• WORK INSTRUCTION:
Please state how many lines of the records hold the string "pipeline", giving nothing but the number.

• RECORDS FOR THE TASK:

"""

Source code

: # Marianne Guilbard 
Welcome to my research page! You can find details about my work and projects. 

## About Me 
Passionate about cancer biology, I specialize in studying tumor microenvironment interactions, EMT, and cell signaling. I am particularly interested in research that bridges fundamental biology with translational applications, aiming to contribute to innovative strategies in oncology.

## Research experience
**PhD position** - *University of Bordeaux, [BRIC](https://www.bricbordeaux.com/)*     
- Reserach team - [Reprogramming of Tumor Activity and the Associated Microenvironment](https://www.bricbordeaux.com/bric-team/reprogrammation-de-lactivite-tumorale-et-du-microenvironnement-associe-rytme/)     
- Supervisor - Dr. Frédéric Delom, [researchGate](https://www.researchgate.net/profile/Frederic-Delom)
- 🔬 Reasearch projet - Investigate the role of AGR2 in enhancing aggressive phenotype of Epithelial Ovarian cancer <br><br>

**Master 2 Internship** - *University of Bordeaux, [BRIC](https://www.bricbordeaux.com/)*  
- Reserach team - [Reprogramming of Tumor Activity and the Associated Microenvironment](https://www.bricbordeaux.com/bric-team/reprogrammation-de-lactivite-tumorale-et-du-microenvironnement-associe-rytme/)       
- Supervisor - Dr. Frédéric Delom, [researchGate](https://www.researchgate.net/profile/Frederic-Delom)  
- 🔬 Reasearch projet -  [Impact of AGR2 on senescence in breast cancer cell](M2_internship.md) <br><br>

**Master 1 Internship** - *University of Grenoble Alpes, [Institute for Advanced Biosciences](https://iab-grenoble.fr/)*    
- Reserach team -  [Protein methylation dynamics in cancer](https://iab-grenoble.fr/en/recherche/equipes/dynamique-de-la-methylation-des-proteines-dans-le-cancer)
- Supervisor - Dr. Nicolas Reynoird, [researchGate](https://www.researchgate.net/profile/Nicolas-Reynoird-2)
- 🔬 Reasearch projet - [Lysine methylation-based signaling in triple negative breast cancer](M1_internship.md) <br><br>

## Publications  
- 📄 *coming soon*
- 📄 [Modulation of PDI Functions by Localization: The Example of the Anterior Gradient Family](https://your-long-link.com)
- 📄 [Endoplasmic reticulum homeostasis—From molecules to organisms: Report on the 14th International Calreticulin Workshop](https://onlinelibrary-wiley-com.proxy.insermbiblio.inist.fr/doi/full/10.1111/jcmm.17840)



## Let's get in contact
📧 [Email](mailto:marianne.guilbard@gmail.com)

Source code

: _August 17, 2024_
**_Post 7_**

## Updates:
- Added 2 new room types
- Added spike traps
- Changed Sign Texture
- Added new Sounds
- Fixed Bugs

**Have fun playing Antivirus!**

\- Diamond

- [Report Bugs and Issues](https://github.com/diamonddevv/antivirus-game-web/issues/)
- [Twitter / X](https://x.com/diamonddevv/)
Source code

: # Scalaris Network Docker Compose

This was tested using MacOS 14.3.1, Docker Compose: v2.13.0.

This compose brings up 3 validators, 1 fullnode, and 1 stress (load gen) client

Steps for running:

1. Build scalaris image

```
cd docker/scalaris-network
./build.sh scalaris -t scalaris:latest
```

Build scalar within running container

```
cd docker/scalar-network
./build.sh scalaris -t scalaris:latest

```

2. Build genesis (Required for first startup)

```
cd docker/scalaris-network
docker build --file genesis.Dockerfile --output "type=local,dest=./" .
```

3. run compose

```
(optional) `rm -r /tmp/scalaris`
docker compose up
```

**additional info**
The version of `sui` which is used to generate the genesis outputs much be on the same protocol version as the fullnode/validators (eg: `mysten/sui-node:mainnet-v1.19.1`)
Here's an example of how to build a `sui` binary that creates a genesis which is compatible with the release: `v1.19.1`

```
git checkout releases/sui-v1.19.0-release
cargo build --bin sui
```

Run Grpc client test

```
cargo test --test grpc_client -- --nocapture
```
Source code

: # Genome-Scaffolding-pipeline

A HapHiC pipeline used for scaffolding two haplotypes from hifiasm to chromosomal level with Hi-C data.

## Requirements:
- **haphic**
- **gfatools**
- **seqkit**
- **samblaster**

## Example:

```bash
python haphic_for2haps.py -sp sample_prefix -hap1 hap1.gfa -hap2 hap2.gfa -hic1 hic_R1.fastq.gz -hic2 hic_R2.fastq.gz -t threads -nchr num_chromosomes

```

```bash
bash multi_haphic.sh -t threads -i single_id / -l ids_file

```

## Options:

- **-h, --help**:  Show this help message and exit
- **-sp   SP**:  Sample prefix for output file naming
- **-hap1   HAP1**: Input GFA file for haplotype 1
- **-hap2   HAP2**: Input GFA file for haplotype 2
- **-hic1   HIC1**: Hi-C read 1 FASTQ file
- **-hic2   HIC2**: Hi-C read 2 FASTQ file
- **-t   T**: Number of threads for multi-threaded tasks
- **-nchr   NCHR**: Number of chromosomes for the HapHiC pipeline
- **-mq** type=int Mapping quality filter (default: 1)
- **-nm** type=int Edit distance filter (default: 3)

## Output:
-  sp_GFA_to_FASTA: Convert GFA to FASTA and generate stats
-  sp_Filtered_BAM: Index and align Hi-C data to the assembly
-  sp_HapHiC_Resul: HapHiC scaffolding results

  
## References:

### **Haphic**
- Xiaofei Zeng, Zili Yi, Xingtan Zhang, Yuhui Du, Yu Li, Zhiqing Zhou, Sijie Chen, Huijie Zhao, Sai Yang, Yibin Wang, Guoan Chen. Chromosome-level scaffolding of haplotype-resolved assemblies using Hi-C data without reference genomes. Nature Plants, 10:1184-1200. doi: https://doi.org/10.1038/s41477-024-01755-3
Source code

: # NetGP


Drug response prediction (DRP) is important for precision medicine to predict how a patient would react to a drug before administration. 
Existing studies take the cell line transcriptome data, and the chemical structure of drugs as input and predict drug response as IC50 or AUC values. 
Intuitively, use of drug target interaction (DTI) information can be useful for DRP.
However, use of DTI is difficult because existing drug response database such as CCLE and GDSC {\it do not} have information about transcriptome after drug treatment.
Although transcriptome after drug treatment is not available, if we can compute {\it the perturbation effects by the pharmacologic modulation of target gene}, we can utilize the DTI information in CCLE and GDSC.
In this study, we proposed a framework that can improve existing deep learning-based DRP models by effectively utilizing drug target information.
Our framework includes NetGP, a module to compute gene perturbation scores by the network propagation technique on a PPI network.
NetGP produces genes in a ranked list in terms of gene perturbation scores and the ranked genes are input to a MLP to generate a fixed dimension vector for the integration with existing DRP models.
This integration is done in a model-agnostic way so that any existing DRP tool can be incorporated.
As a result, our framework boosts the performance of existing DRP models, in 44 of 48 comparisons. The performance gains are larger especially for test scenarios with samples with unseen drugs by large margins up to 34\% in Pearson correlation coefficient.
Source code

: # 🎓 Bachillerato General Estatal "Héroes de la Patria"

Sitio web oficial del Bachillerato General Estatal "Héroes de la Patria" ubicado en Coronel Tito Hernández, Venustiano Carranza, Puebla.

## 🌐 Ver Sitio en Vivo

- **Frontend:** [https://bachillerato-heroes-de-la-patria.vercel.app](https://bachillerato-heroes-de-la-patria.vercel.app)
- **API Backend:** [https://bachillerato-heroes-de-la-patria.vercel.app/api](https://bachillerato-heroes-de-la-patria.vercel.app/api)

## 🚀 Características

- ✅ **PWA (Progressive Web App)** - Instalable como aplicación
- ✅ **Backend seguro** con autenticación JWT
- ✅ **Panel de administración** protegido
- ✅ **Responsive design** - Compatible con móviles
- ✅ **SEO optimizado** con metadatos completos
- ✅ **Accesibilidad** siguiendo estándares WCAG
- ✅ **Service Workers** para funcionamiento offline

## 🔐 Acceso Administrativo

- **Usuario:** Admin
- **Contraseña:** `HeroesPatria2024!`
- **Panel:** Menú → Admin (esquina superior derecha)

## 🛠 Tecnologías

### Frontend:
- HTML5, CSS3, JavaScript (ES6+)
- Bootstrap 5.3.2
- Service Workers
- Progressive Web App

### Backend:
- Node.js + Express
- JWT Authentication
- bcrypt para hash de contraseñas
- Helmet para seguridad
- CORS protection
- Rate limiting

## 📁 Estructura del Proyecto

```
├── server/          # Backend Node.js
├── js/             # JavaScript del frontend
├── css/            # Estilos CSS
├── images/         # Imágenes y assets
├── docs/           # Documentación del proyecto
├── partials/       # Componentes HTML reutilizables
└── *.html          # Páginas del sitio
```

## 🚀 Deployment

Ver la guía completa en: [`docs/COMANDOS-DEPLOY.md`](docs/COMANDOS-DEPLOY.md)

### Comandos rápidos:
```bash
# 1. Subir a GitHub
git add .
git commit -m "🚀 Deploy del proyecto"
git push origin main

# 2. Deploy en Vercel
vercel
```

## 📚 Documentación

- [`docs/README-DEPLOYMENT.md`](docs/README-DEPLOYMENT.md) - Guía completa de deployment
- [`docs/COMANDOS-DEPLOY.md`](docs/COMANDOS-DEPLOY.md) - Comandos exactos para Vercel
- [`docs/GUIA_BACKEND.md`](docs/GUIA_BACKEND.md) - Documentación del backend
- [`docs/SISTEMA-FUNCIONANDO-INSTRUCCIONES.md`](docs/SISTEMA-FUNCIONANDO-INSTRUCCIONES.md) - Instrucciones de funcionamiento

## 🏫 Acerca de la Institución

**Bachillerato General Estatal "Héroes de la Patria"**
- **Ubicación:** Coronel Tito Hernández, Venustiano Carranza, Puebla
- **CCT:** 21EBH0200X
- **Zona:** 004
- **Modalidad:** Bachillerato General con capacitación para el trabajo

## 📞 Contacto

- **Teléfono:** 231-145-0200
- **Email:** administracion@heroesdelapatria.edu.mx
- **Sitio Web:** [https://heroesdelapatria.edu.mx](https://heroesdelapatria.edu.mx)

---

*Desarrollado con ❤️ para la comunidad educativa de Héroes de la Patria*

"""

• TASK RESULT:
3